Where does the word "method" appear in the entries below? Copy each line that holds it.

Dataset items
----------

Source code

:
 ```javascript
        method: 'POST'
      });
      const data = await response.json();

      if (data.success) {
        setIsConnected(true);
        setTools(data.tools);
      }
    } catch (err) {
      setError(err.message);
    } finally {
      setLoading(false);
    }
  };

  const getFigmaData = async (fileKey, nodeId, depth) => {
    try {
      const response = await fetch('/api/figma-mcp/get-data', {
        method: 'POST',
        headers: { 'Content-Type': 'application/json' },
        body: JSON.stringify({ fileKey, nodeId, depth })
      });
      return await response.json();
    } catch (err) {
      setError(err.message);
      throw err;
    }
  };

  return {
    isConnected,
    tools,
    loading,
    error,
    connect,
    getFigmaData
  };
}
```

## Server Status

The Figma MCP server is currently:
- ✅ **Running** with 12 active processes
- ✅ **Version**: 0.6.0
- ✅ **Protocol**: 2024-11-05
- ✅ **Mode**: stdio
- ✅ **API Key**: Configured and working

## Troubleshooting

----------

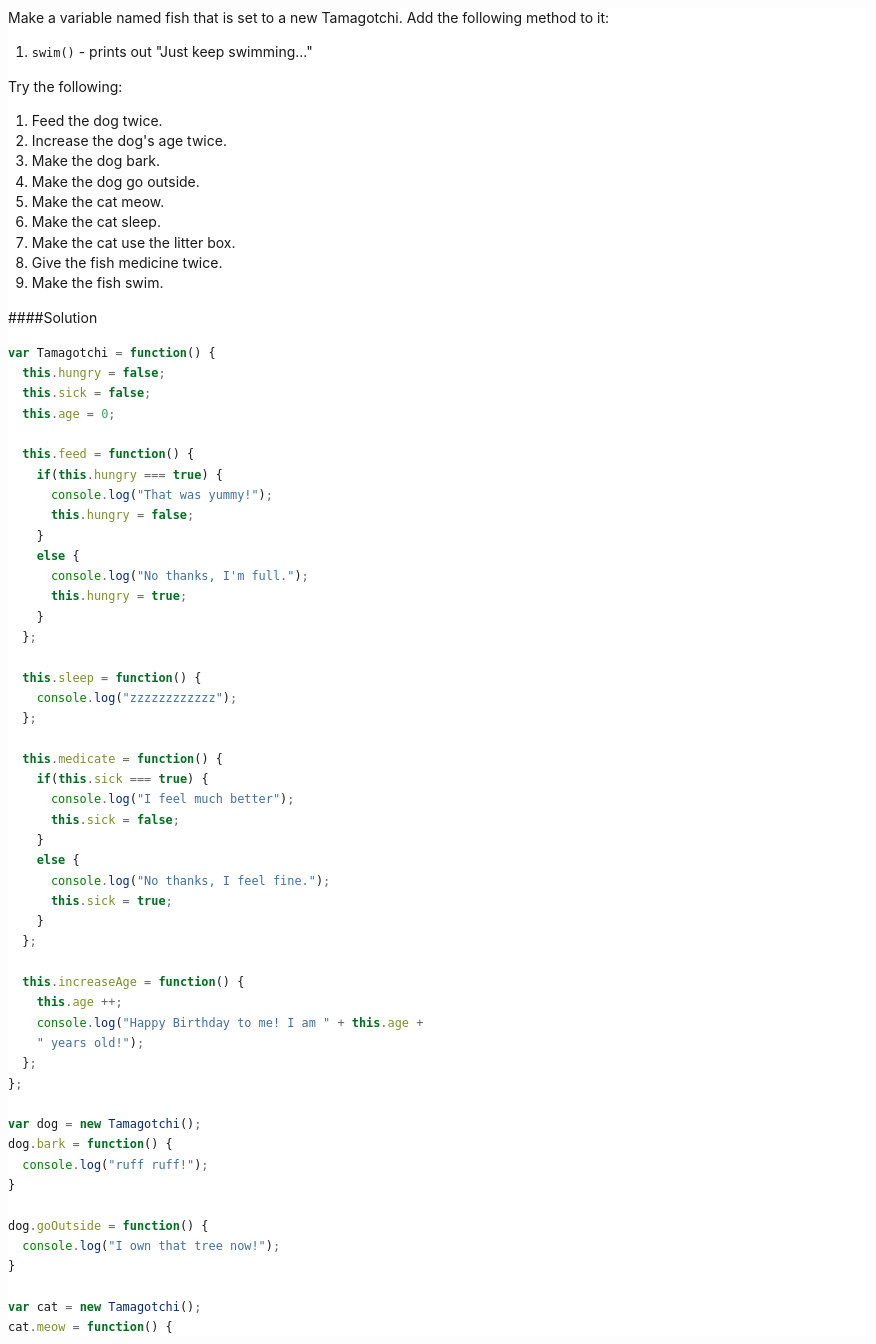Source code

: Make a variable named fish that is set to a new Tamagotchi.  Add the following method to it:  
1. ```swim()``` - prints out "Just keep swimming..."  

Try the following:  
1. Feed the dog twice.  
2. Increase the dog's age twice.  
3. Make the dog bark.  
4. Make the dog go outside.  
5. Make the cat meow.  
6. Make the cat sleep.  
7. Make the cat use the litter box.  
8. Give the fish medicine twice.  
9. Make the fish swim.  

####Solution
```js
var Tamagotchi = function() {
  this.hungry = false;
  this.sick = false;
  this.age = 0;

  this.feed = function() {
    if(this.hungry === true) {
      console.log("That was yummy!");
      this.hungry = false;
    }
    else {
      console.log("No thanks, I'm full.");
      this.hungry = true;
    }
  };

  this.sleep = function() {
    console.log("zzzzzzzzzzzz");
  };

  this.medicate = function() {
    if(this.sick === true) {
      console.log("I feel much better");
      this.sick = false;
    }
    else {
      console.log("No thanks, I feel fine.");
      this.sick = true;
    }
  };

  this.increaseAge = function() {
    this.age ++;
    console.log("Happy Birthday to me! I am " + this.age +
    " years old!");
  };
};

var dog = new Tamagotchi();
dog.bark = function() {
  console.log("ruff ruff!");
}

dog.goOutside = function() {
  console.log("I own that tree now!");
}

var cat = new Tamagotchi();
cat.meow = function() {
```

----------

* **Written solution**:
        method: 'POST'
        method: 'POST',
: Make a variable named fish that is set to a new Tamagotchi.  Add the following method to it:  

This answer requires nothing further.